Coşan bir ekonomimiz olduğunu söyleyen Ekonomi Bakanı Nihat Zeybekci bu sefer kendi coştu...Yüzme havuzu açılışında “Bunları konuşmayacağım ama” dedikten sonra darbe gecesi Meclis’in önünde “üzerine yağmur gibi yağan” kurşunları anlattı. İyi ki de konuşmadı!

* * *

Neyse ki o gün hazırlıklı gitmiş Ekonomi Bakanı...  Bir silah üç şarjör... Bir bakan Meclis’e niye silahıyla gider, niçin yanına niçin üç şarjör alır, neye hazırlıklıdır, onu kimse anlamadı!
Belli ki Meclis’te çatışma çok çetin geçmiş, yanındaki milletvekili arkadaşlarına canlı teslim olmayacağını söylemiş. Hangi ülkenin var böylesine cesur bir Ekonomi Bakanı? Türkiye gerçekten çok şanslı!

* * *

Anlatmadıkları da var!

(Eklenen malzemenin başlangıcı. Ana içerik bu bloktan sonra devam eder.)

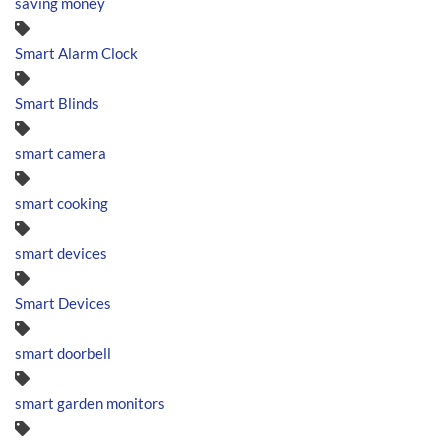
saving money
Smart Alarm Clock
Smart Blinds
smart camera
smart cooking
smart devices
Smart Devices
smart doorbell
smart garden monitors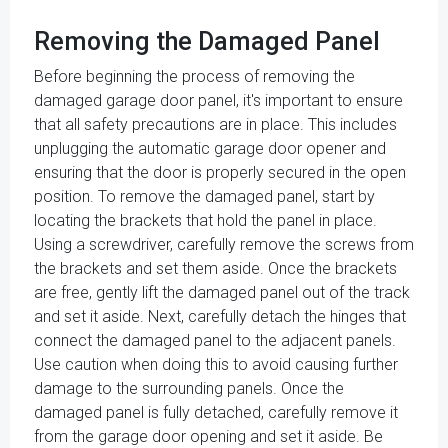
Removing the Damaged Panel
Before beginning the process of removing the
damaged garage door panel, it's important to ensure
that all safety precautions are in place. This includes
unplugging the automatic garage door opener and
ensuring that the door is properly secured in the open
position. To remove the damaged panel, start by
locating the brackets that hold the panel in place.
Using a screwdriver, carefully remove the screws from
the brackets and set them aside. Once the brackets
are free, gently lift the damaged panel out of the track
and set it aside. Next, carefully detach the hinges that
connect the damaged panel to the adjacent panels.
Use caution when doing this to avoid causing further
damage to the surrounding panels. Once the
damaged panel is fully detached, carefully remove it
from the garage door opening and set it aside. Be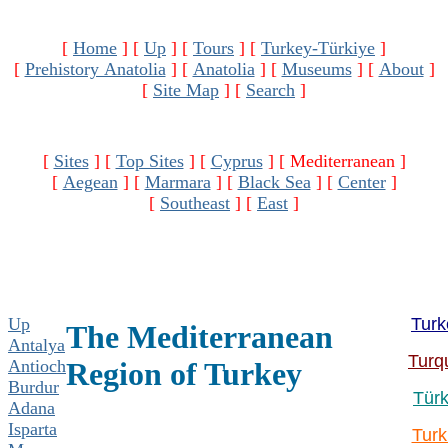
[
Home
]
[
Up
]
[
Tours
]
[
Turkey-Türkiye
]
[
Prehistory Anatolia
]
[
Anatolia
]
[
Museums
]
[
About
]
[
Site Map
]
[
Search
]
[
Sites
]
[
Top Sites
]
[
Cyprus
]
[ Mediterranean ]
[
Aegean
]
[
Marmara
]
[
Black Sea
]
[
Center
]
[
Southeast
]
[
East
]
Up
Turk
The Mediterranean
Antalya
Turq
Antioch
Region of Turkey
Burdur
Türk
Adana
Isparta
Turk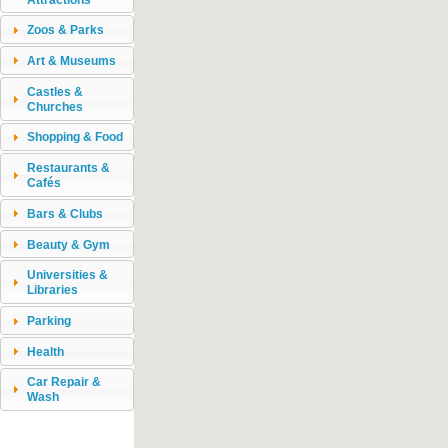
Zoos & Parks
Art & Museums
Castles &
Churches
Shopping & Food
Restaurants &
Cafés
Bars & Clubs
Beauty & Gym
Universities &
Libraries
Parking
Health
Car Repair &
Wash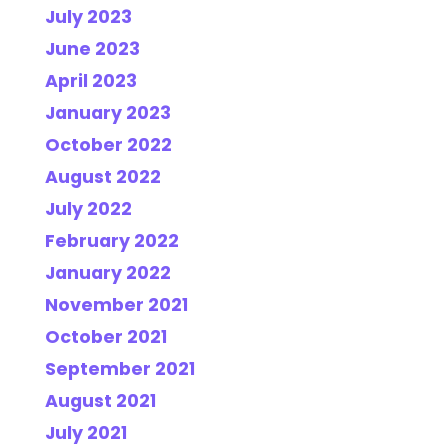
July 2023
June 2023
April 2023
January 2023
October 2022
August 2022
July 2022
February 2022
January 2022
November 2021
October 2021
September 2021
August 2021
July 2021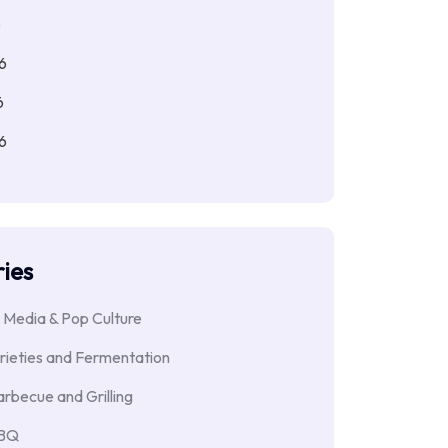
6
6
6
6
ies
 Media & Pop Culture
rieties and Fermentation
rbecue and Grilling
BBQ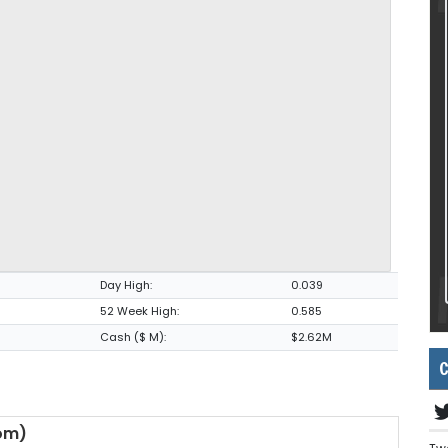
Day High:
0.039
52 Week High:
0.585
Cash ($ M):
$2.62M
C
om)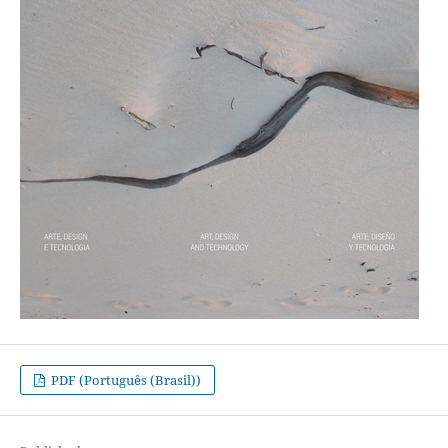
PDF (Português (Brasil))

Ben şahidim... Etrafımız sarılmıştı... Ortalık mahşer yeri...Biz korkudan titriyoruz, Ekonomi Bakanı usulca yere bıraktı tabancasını... Çıkardı çakısını, göğsünde Türk Bayrağı, daldı yezitlerin arasına...
Sesler kesildi bir süre sonra... Hepsini haklamıştı. Biz tam sevinirken bize sus işareti yaptı. Ekonomi Bakanı’nın uyarısıyla geç de olsa fark ettik üzerimize gelen tankı...
“Ben onu oyalarım” dedi, çıkardı tişörtünü bana verdi, taktiği de söyledi. Atıldı tankın üstüne... Cesurca yakaladı, fena salladı. Çok affedersiniz ben de arkadaki egzoza tişörtü tıkıştırmak suretiyle tankı da etkisiz hale getirdim.
Kendisi bana bu mevzudan bahsetmemem için söz verdirdi. Çoktan anlatmanın zamanı gelmişti. Herkes bunu bilmeliydi. Lakin halı saha açılışını bekleyemedim. Dikkat ederseniz bir helikopterden diğerine atlarken havada şarjör değiştirmesine hiç değinmedim!

* * *

Gerçekten konuşmak istemiyormuş yine de saniye saniye anlattı o gece yaşadıklarını. Konuşmak istese kim bilir neler anlatacaktı? Zira benim aklıma yattı!
Zarrab’a başarı plaketi vermişti. Peki, vermeyip de ne yapsaydı? Sonuçta adam Türkiye’nin cari açığını kapamıştı. Casus olduğu yeni ortaya çıktı.

* * *

Şimdi sizin aklınıza koca Ekonomi Bakanı’nın özgeçmişine İngiltere’de ekonomi eğitimi aldığını yazıp, sonradan bunun gerçek olmadığı anlaşılınca özgeçmişinden çıkarması geliyor ama o başka bu başka...
Nitekim iyi bildiğini söylediği Almanca’yı da unutmuş olacak ki, o da silinmişti özgeçmişten... Unutamaz mı insan?
OHAL’e karşı olduğunu söyleyip önüne gelince hemen imzayı basan hey gidi koca kahraman... Anladınız mı şimdi niye böyle bu ülkenin ekonomisi?